▸ QUOTED PASSAGE:
I built a GMM model and used this to run a prediction.
bead = df['Ce140Di']
dna = df['DNA_1']
X = np.column_stack((dna, bead)) # create a 2D array from the two lists
#plt.scatter(X[:,0], X[:,1], s=0.5, c='black')
#plt.show()
gmm = GaussianMixture(n_components=4, covariance_type='tied')
gmm.fit(X)
labels = gmm.predict(X)
and then generated a plot as follows...
df['predicted_cluster'] = labels
fig= plt.figure()
colors = {1:'red', 2:'orange', 3:'purple', 0:'grey'}
plt.scatter(df['DNA_1'], df['Ce140Di'], c=df['predicted_cluster'].apply(lambda x: colors[x]), s = 0.5, alpha=0.5)
plt.show()

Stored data
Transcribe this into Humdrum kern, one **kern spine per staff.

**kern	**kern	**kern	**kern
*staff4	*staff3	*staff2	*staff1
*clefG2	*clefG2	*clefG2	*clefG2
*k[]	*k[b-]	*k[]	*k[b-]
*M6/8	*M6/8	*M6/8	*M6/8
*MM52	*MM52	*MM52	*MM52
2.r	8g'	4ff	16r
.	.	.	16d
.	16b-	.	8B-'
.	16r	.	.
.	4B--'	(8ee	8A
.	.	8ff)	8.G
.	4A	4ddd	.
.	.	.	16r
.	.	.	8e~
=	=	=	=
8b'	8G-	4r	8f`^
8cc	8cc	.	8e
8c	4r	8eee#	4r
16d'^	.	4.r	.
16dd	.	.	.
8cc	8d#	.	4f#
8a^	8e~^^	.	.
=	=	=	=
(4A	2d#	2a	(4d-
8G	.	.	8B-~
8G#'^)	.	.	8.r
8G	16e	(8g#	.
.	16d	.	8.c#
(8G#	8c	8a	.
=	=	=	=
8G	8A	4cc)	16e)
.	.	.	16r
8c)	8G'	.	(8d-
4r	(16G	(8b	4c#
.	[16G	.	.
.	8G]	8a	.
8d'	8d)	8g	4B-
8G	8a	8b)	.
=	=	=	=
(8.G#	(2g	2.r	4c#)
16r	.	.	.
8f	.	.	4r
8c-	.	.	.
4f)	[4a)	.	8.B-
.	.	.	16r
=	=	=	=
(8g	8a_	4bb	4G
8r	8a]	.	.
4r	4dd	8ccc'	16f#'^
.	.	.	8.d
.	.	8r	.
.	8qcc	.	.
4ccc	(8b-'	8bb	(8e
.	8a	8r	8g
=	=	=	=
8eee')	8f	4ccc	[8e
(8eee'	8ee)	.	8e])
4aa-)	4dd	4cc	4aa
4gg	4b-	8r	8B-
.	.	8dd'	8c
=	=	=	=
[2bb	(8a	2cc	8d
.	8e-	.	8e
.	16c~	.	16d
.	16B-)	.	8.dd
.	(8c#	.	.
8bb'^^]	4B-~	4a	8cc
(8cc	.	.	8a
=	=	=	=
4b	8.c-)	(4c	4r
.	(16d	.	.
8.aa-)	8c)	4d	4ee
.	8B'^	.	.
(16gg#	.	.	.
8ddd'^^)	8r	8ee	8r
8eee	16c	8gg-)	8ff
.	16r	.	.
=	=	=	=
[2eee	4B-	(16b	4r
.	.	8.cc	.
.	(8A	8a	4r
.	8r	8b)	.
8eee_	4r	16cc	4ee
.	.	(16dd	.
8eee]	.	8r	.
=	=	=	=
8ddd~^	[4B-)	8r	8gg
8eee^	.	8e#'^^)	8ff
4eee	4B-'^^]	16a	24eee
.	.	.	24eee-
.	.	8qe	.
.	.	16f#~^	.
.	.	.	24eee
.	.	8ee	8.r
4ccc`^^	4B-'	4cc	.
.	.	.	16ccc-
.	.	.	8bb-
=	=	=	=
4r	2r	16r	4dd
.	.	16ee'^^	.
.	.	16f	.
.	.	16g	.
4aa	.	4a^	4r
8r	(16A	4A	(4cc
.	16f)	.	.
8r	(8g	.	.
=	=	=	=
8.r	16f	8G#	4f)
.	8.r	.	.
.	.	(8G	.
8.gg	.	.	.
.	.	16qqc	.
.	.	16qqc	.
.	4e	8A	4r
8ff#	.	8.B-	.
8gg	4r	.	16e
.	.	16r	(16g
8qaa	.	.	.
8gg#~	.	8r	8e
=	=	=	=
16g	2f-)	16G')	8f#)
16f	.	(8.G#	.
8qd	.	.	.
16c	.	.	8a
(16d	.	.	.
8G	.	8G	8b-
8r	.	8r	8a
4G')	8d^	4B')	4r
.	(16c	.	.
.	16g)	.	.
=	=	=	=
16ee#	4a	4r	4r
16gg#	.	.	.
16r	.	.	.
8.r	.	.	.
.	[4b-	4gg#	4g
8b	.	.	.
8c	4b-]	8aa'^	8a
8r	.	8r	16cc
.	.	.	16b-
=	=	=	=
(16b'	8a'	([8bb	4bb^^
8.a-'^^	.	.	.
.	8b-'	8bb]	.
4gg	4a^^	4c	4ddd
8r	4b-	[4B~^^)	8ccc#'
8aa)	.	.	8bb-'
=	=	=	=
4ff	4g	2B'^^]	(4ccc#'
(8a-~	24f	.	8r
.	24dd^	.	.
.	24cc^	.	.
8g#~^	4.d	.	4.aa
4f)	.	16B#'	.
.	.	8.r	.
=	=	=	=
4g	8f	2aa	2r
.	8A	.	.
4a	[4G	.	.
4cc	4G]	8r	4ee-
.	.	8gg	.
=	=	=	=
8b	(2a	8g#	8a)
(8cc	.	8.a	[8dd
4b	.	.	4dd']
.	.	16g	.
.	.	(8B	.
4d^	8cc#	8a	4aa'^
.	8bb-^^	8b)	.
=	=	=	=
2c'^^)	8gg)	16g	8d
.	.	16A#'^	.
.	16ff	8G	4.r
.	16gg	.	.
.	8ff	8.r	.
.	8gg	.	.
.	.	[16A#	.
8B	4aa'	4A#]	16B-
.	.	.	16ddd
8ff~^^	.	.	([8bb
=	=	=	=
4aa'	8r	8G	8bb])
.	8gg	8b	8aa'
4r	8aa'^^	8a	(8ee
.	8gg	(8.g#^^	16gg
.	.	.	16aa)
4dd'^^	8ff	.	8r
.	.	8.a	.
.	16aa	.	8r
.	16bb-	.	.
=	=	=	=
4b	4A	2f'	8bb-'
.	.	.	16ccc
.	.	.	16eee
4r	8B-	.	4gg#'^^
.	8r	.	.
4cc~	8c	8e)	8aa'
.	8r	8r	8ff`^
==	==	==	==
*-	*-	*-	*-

▸ TASKS FOR THIS EXERCISE:
A. Could you edit the GMM clustering post, everything from "bead = df['Ce140Di']" down to "plot as follows...", so that each "bead" becomes "ce140"?
B. Which colors does the colors dictionary in the GMM clustering post map the cluster labels to?
C. Could you write the next part of the GMM clustering post, picking up after its last line?

▸ EXERCISE RESPONSES:
A.
ce140 = df['Ce140Di']
dna = df['DNA_1']
X = np.column_stack((dna, ce140)) # create a 2D array from the two lists
#plt.scatter(X[:,0], X[:,1], s=0.5, c='black')
#plt.show()
gmm = GaussianMixture(n_components=4, covariance_type='tied')
gmm.fit(X)
labels = gmm.predict(X)
and then generated a plot as follows...

B. red, orange, purple, grey

C.
scatter plot colored by predictions
Whilst I have the output prediction for each row of my df, I don't actually know what cluster it corresponds to without looking at my colors
dictionary, is there a way to do this without having to look at the scatter plot each time?
In other words, I want to know that 0 will always correspond to my grey cluster or that 1 will always be the red cluster but this changes each time...
Colors aside, how do I know the position of each cluster? What does a label of 0 mean?
EDIT I believe the answer to my perhaps silly question is to use np.random.seed
but I could be wrong...